Objection One – There Can’t Be Just One True Religion

This is a huge objection in our society today, hence why we’re beginning here. Educational systems today tend to lead people to think that truth is relative – that truth is what you make it; what’s true for you isn’t necessarily true for me – and we are seeing a rise in the number of people who claim to hold on to this view. This is widely called post-modernism and the objection usually goes like this:

“How can you say there is only one true faith? Isn’t that arrogant, isn’t that exclusive?

What makes you think you have a monopoly on absolute truth?’

There are several problems with this way of thinking. Let’s look at some of them and discuss how you could respond appropriately to someone who holds this objection.
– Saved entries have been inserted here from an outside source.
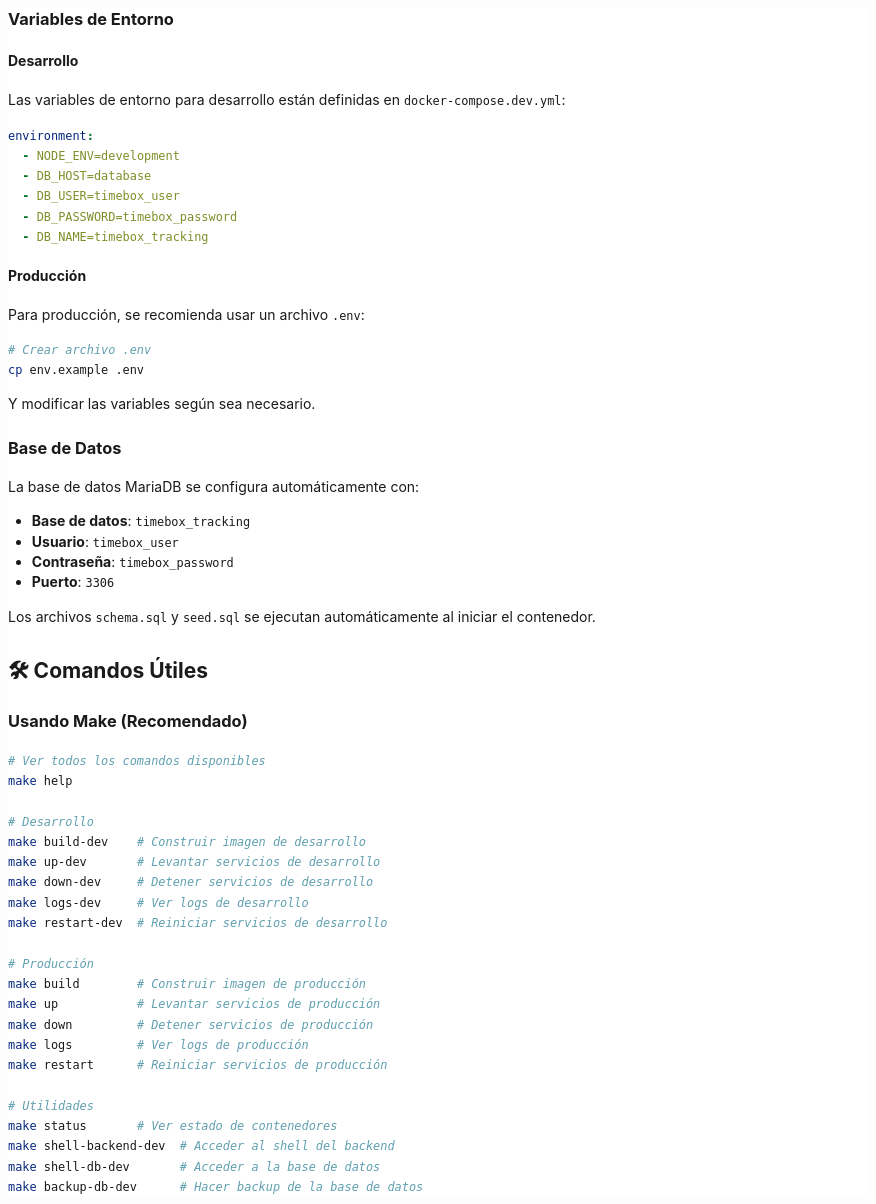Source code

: ### Variables de Entorno

#### Desarrollo
Las variables de entorno para desarrollo están definidas en `docker-compose.dev.yml`:

```yaml
environment:
  - NODE_ENV=development
  - DB_HOST=database
  - DB_USER=timebox_user
  - DB_PASSWORD=timebox_password
  - DB_NAME=timebox_tracking
```

#### Producción
Para producción, se recomienda usar un archivo `.env`:

```bash
# Crear archivo .env
cp env.example .env
```

Y modificar las variables según sea necesario.

### Base de Datos

La base de datos MariaDB se configura automáticamente con:
- **Base de datos**: `timebox_tracking`
- **Usuario**: `timebox_user`
- **Contraseña**: `timebox_password`
- **Puerto**: `3306`

Los archivos `schema.sql` y `seed.sql` se ejecutan automáticamente al iniciar el contenedor.

## 🛠️ Comandos Útiles

### Usando Make (Recomendado)

```bash
# Ver todos los comandos disponibles
make help

# Desarrollo
make build-dev    # Construir imagen de desarrollo
make up-dev       # Levantar servicios de desarrollo
make down-dev     # Detener servicios de desarrollo
make logs-dev     # Ver logs de desarrollo
make restart-dev  # Reiniciar servicios de desarrollo

# Producción
make build        # Construir imagen de producción
make up           # Levantar servicios de producción
make down         # Detener servicios de producción
make logs         # Ver logs de producción
make restart      # Reiniciar servicios de producción

# Utilidades
make status       # Ver estado de contenedores
make shell-backend-dev  # Acceder al shell del backend
make shell-db-dev       # Acceder a la base de datos
make backup-db-dev      # Hacer backup de la base de datos
```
  1. The statement “there is no absolute truth” is self-refuting. An absolute truth is one that is true for everyone and every time. But, by stating “there is no absolute truth”, you contradict yourself; you are yourself stating an absolute truth, that you have the absolute authority on the fact there is no absolute truth!
  2. No one actually lives like this. For example, everybody believes in absolute truth when it comes to reading the label on a medicine bottle and they duly follow it’s instruction. Everybody holds to some absolute truth in life. People may like the idea of post-modernism, of creating your own truth, but ultimately nobody lives this way.
  3. Just because someone doesn’t particularly like the solution in no way means that the solution isn’t the right one. For example, if someone is suffering with cancer and the only course of treatment is chemotherapy, they may not like the fact they need to undergo such treatment, but that does nothing to undermine the truth that chemotherapy is an effective treatment of cancer. The idea of there being an absolute truth can be uncomfortable for some people, but this does not deny its validity.

So if someone brings this up in conversation, how do you respond? Often, just barking out a three-point response like I have above is the quickest way to win the argument but lose the person! So we want to present our argument in a gentle, respectful way (1 Pt 3:15).

Perhaps the following approach would be a good one. Start with agreeing on some of the things that are preventing your friend from believing Christianity. Many times, underneath an intellectual objection lies an emotional one. I would admit thatreligion is dangerous, that religion does cause a lot of problems and that when religion claims to have exclusivity it can be extremely damaging. Then try and show how religion is different to Christianity; share how Jesus despised the religious of the day and spent His time instead with sinners and tax collectors. Christianity was never meant to be a religion that lorded power over people – it’s not a message of ‘turn or burn’! Then lead them to this place – it’s not absolute truth itself that is dangerous or exclusive, it’s which specific claims of absolute truth are dangerous and exclusive. The truth claims of Christianity are hugely inclusive – that God wants all people to come to faith (2 Pt 3:9), that Jesus died for the whole world (Jn 3:16). You can share the gospel at this point – point out the fact that yes, we do believe Jesus is the only way to God (Jn 14:6), but that Jesus Himself understood that there was one way to fix the situation we had gotten ourselves in. If God was going to save humanity, He had to die in order to bring us back to the Father (Mt 17:22-23).

Finally, remember that we do not win people with wise or persuasive words, but with demonstrations of the Spirit’s power (1 Co 2:4-5). During conversations like these at school, college, work or wherever you find yourself,  always be asking the Holy Spirit to soften the heart of your friends and to reveal the truth of Jesus Christ to them. It is God who saves!